Zumindest Axel Gronen empfiehlt sowohl bei Wortfilter.de also auch im gestern ausgestrahlten Plusminus, dass man privat möglichst nicht mehr bei eBay verkaufen solle. Auf Wortfilter gibt er an, Grund für diese Empfehlung sei, dass man bei eBay unwissend viele Fehler machen kann, die zu sehr teuren Abmahnungen führen können.
Bei Plusminus wird dann über einen “Privatverkäufer” berichtet, der eine nicht unerhebliche Anzahl von Auktionen innerhalb kurzer Zeit bei eBay gestartet hat und wegen gewerblichen Handelns ohne Angabe eines ordnungsgemäßen Impressums abgemahnt worden sei. Die Abmahnung sei durch einen Händler erfolgt, der angeblich nur Strohmann sei und nicht bzw. nur in geringem Umfang selbst handele – letztlich sollen nur die Anwälte daran verdienen. Im konkreten Fall mag das zutreffend sein, obwohl ich es nicht prüfen kann.

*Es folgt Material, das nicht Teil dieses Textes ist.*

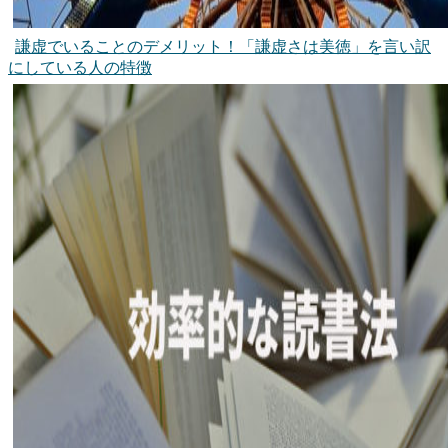
謙虚でいることのデメリット！「謙虚さは美徳」を言い訳
にしている人の特徴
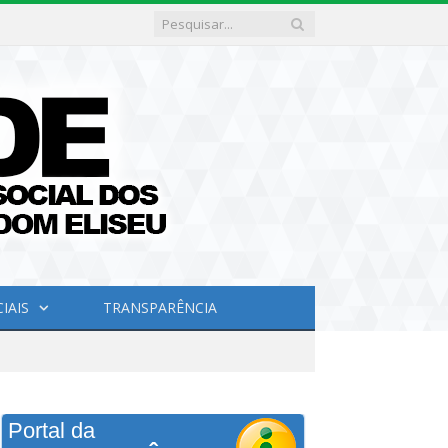
IAIS
TRANSPARÊNCIA
Portal da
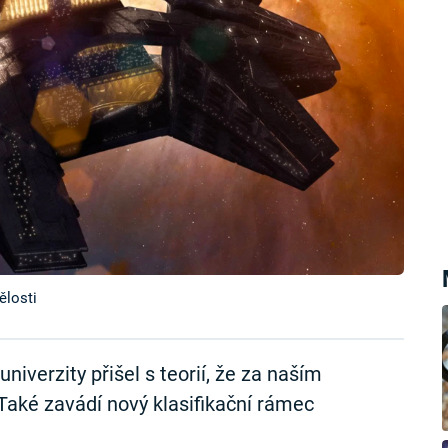
ělosti
iverzity přišel s teorií, že za naším
aké zavádí nový klasifikační rámec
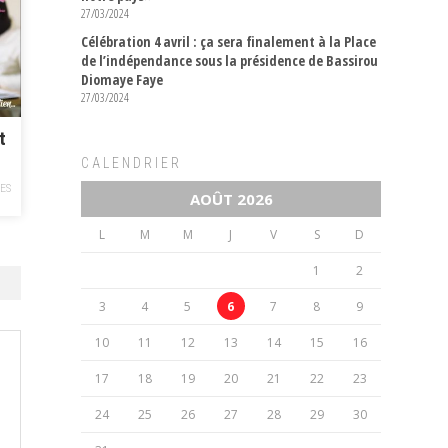
27/03/2024
Célébration 4 avril : ça sera finalement à la Place
de l’indépendance sous la présidence de Bassirou
Diomaye Faye
27/03/2024
t
CALENDRIER
VES
AOÛT 2026
L
M
M
J
V
S
D
1
2
3
4
5
6
7
8
9
10
11
12
13
14
15
16
17
18
19
20
21
22
23
24
25
26
27
28
29
30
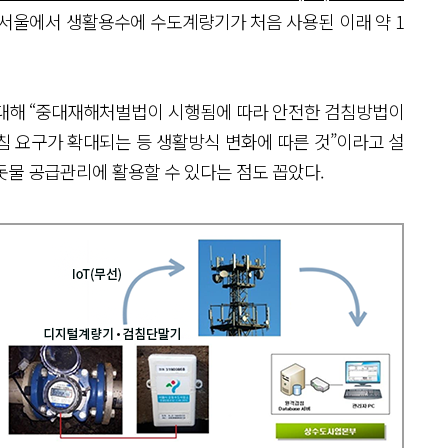
년 서울에서 생활용수에 수도계량기가 처음 사용된 이래 약 1
 대해 “중대재해처벌법이 시행됨에 따라 안전한 검침방법이
침 요구가 확대되는 등 생활방식 변화에 따른 것”이라고 설
돗물 공급관리에 활용할 수 있다는 점도 꼽았다.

Axel Gronen schränkt selbst ein, dass jährlich nur “einige Tausend” von solchen Abmahnungen betroffen seien. Das mag richtig sein und genau deswegen erscheint die Empfehlung, nicht mehr privat über eBay zu verkaufen, wohl etwas übertrieben.
Sicher sollte man sich beim “privaten” Verkauf bei eBay an gängige Regelungen und die Rechtsprechung in Bezug auf gewerbliche Verkaufstätigkeiten halten, aber auch nicht hyperventilieren.
Wer nicht zu häufig bei eBay verkauft und somit nicht als gewerblicher Verkäufer eingestuft werden kann, muss grundsätzlich auch keine Angst vor einer Abmahnung haben. Jedenfalls rechtfertigt das mögliche Risiko nicht, eBay fern zu bleiben, da hier gerade für Privatleute immer noch die Möglichkeit besteht, ein breites Publikum zu finden und einen guten Preis zu erzielen. Jedenfalls mache ich selbst immer wieder diese Erfahrung – etwas anderes dürfte für den Kauf von Produkten gelten.